▶ Records supplied:
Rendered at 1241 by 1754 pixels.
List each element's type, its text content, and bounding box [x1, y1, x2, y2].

--

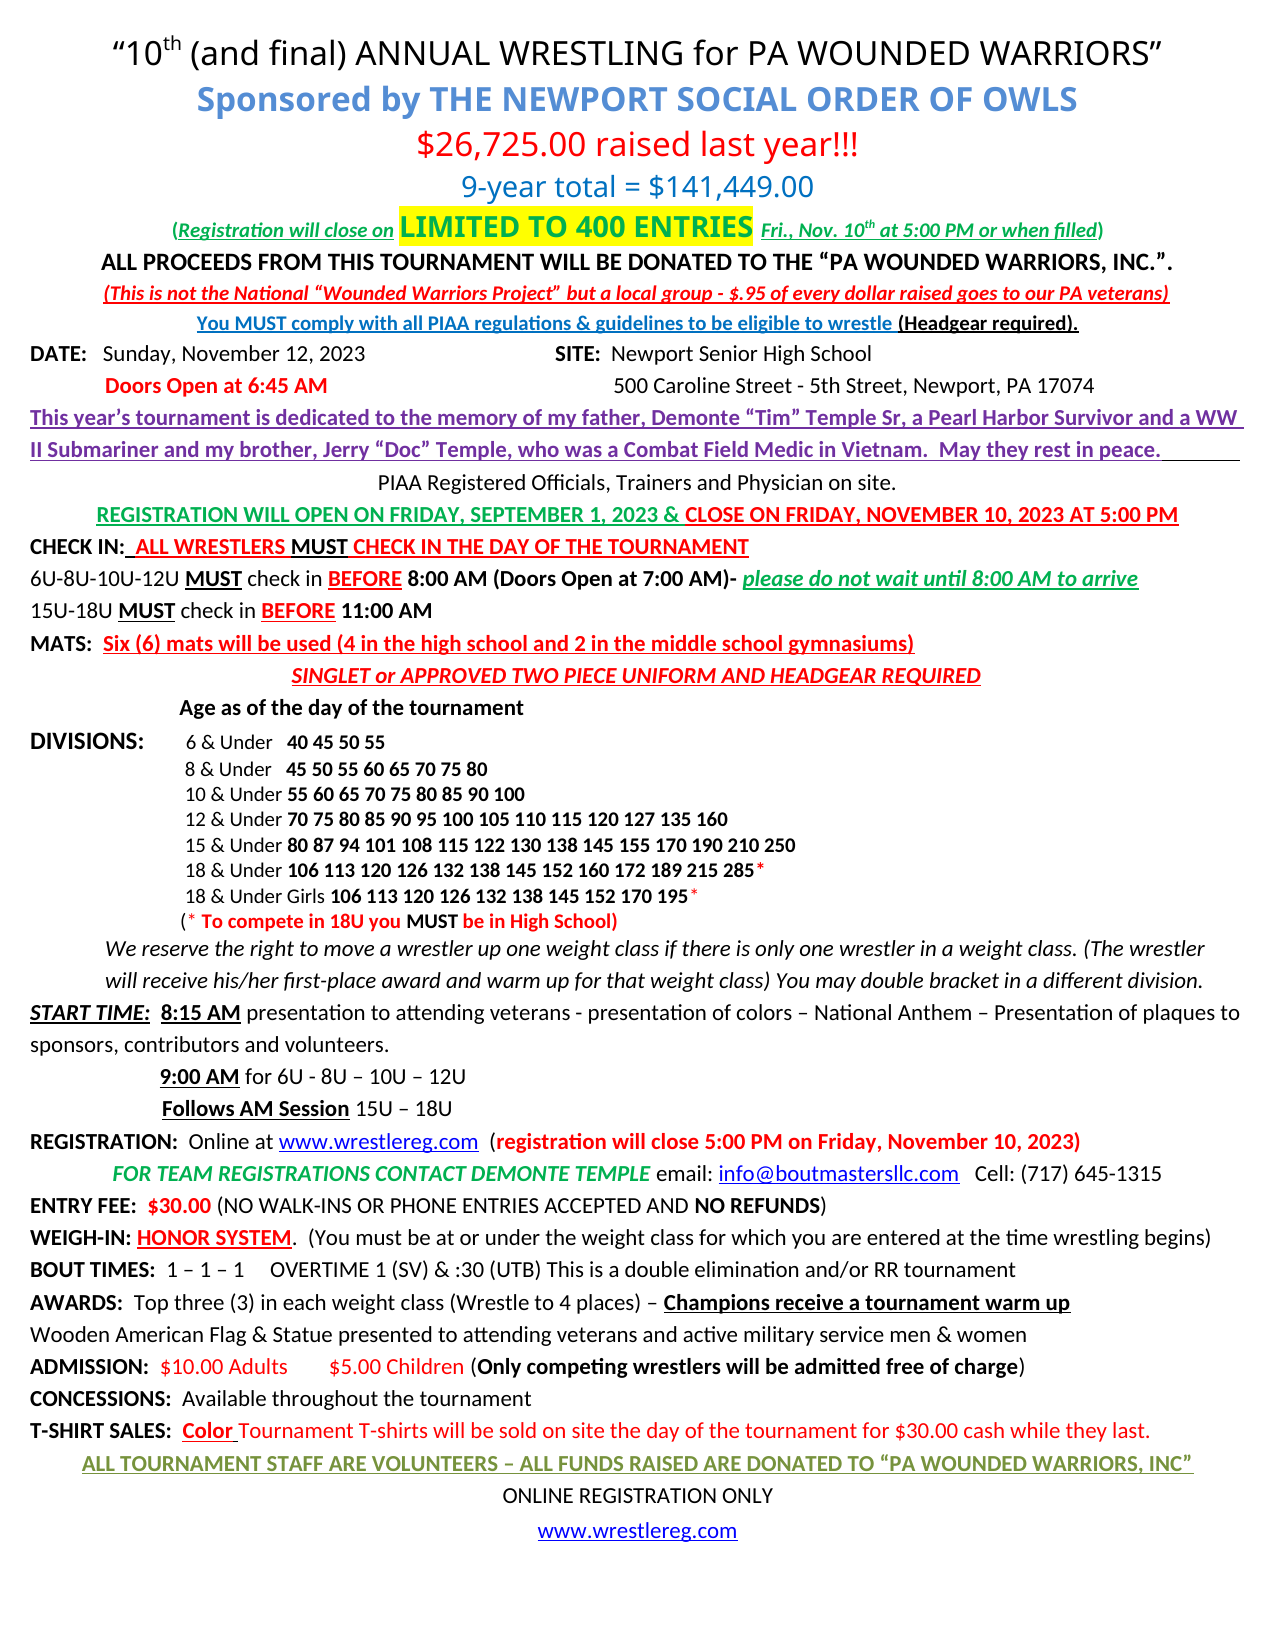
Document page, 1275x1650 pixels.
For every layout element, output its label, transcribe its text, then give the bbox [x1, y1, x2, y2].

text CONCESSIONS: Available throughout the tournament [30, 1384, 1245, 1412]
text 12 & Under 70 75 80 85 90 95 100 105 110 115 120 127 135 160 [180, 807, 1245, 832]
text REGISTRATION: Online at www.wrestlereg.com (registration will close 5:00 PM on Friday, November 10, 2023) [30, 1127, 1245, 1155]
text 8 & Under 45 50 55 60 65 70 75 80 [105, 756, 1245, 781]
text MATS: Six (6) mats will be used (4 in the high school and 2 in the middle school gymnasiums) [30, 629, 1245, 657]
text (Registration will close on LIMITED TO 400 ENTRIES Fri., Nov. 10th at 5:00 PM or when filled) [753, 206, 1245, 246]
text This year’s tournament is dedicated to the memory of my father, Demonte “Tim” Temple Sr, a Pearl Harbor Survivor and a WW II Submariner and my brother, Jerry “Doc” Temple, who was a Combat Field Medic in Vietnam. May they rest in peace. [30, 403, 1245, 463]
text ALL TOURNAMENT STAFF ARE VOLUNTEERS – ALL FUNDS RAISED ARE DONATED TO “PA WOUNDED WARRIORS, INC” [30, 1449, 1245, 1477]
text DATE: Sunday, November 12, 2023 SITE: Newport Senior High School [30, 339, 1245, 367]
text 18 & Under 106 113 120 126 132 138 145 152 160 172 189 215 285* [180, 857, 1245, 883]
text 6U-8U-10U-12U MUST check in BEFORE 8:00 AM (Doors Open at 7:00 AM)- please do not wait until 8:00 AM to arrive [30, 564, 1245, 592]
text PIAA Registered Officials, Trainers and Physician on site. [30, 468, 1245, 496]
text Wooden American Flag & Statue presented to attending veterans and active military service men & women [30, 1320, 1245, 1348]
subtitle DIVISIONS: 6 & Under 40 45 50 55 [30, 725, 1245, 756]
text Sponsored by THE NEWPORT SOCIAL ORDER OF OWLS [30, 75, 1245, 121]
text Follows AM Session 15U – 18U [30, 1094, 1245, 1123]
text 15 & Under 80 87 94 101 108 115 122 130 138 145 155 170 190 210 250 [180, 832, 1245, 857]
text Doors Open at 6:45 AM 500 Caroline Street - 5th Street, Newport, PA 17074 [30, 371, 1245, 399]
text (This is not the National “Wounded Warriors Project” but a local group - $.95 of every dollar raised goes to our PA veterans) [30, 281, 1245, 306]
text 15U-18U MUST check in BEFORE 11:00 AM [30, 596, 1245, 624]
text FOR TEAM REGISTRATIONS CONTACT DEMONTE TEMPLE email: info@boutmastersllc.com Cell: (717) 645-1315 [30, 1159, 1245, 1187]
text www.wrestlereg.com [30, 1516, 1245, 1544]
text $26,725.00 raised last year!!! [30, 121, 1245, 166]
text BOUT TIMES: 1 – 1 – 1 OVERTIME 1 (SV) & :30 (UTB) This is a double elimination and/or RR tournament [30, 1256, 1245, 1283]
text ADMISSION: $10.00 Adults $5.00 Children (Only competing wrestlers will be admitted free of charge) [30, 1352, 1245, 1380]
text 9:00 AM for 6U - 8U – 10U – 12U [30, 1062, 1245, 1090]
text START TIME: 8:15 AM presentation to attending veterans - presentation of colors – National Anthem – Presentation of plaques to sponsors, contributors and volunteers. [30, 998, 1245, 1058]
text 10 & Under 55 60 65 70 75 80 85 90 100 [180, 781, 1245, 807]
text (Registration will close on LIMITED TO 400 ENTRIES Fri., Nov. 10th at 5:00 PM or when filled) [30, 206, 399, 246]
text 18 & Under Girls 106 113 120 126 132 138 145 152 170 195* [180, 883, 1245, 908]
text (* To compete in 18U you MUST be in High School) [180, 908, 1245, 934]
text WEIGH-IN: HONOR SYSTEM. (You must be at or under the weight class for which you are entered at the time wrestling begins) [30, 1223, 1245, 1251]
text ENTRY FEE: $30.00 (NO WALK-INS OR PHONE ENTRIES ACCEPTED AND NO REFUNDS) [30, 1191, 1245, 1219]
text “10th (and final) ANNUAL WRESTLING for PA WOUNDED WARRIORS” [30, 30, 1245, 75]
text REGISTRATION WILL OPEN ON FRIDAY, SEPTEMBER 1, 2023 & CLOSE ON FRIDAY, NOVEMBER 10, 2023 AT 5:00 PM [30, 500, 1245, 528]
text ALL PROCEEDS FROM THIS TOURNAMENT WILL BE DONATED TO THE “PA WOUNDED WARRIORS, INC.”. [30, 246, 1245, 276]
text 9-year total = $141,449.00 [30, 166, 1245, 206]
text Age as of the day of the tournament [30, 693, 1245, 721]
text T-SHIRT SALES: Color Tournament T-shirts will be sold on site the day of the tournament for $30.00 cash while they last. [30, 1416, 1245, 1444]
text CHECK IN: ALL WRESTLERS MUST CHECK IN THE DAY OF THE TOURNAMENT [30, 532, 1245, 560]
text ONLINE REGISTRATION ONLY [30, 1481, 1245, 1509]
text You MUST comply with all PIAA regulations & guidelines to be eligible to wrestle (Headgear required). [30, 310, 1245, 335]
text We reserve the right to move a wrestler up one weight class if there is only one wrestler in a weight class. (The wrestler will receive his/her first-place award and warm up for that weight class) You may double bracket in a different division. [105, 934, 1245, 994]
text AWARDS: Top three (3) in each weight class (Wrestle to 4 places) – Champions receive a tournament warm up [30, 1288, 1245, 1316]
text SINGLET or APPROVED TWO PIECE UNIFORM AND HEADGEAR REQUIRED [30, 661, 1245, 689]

▶ Task brief: In the records above, locate each line with the word "pixels". Copy all such lines.

▶ Solution for this task:
Rendered at 1241 by 1754 pixels.
Document page, 1275x1650 pixels.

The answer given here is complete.